Ward Benshoof, partner in the Environment, Land Use & Natural Resources Group, was handling a post-judgment debt collection case two years ago when he learned evidence seemed to have little substance.
One of the country’s largest debt buyers was pursuing his pro bono client with such vigor that she felt compelled to pawn her wedding ring to settle a default judgment against her in Los Angeles County Superior Court.
After arranging a settlement between his client and the debt buyer, Benshoof was curious and called the bank that originated the loan and sold the debt, but the bank had no record of the debt.
“It was one of several eye-opening experiences for me in the case,” Benshoof says. “I felt naive. How could the court have entered a judgment?”
The only evidence in discovery was a spreadsheet with his client’s name and some dollar figures. A clerk processed the creditor’s claim on the document, noted that she had been served with a suit and then entered judgment after it went unchallenged. No judge had reviewed the lawsuit.
Benshoof has notified some courts of his unscientific study of Alston & Bird’s dockets: when filing complaints, debt buyers aren’t disclosing when the debt was purchased, thus possibly triggering the Fair Debt Buying Practices Act’s more rigorous scrutiny.
“We also believe that clerks still are processing default judgments and they shouldn’t be because there is still too much reliance on affidavits and not enough information disclosed,” Benshoof said. The law’s more comprehensive and detailed requirements for proof would go unmet if that happens, he explained, adding that he believes the law’s attempt to get beyond the old common-law book-of-accounts standard requires judicial determinations.

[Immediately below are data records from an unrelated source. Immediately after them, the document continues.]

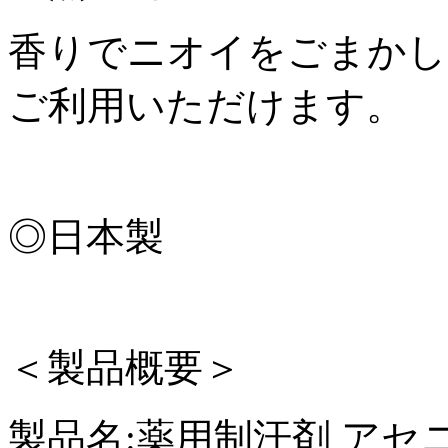
香りでニオイをごまかし
ご利用いただけます。
◎日本製
＜製品概要＞
製品名:薬用制汗剤 ア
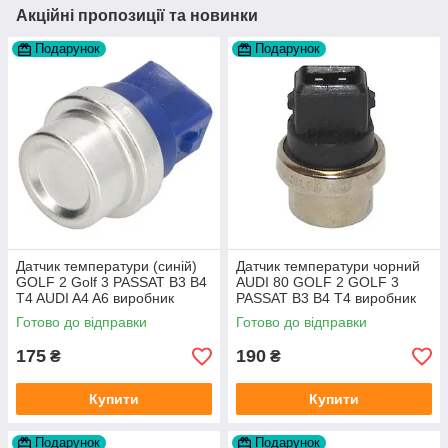
Акційні пропозиції та новинки
Подарунок
Подарунок
Датчик температури (синій)
Датчик температури чорний
GOLF 2 Golf 3 PASSAT B3 B4
AUDI 80 GOLF 2 GOLF 3
T4 AUDI A4 A6 виробник
PASSAT B3 B4 T4 виробник
Topran Німеччина
TOPRAN Німеччина
Готово до відправки
Готово до відправки
175
190
₴
₴
Купити
Купити
Подарунок
Подарунок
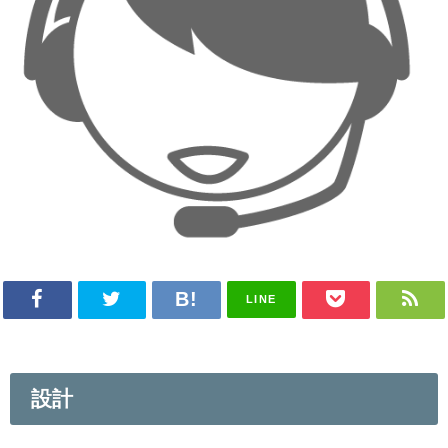
LINE
設計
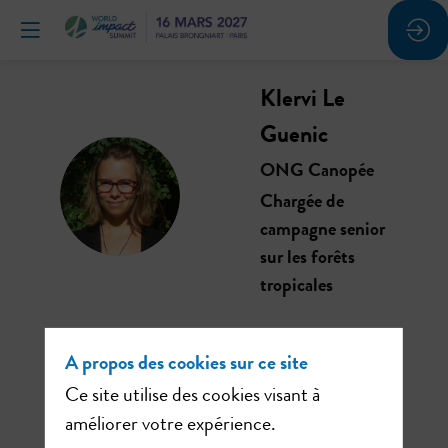
Klervi
Le
Guenic
ONG Canopée
KLG
Chargée de
campagne senior
sur les forêts
tropicales
A propos des cookies sur ce site
Ce site utilise des cookies visant à
Ses
améliorer votre expérience.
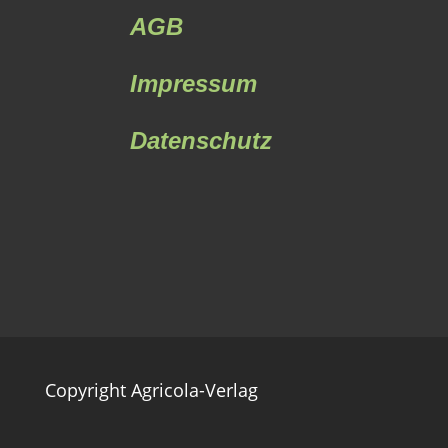
AGB
Impressum
Datenschutz
Copyright Agricola-Verlag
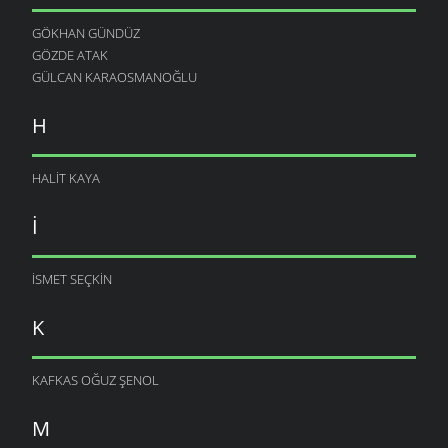
GÖKHAN GÜNDÜZ
GÖZDE ATAK
GÜLCAN KARAOSMANOĞLU
H
HALIT KAYA
I
ISMET SEÇKIN
K
KAFKAS OĞUZ ŞENOL
M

Benshoof’s solution: a checklist that would serve as an alternative to full implementation of the act’s comprehensive scope, thereby relieving judges of the increased workload that judicial determinations would entail. The checklist includes facts, based on requirements in the statute that clerks could use to winnow cases filed by debt buyers without exceeding their administrative function and encroaching on a judicial one.
The checklist would ask debt buyers a series of questions that otherwise would require a judge’s review. The questions would help ascertain the validity of a balance charge-off, along with an accounting of any fees or interest; date of default or last payment; charge-off creditor’s name and address and the account number; names and addresses of all previous purchasers of the debt; and attachment of the original contract or similar evidence of the consumer’s agreement to the debt.
“I’ve gotten good feedback from some judges,” Benshoof says.
In 2014, New York adopted the Unified Court System Rules, which require debt buyers filing lawsuits to provide affidavits from original creditors and all subsequent buyers and attach copies of key documents.
Benshoof, who has reviewed New York’s new procedures and checklist, said he believes a deeper-diving checklist is needed.
“Clerks aren’t trained in evaluating evidence. Judges are.”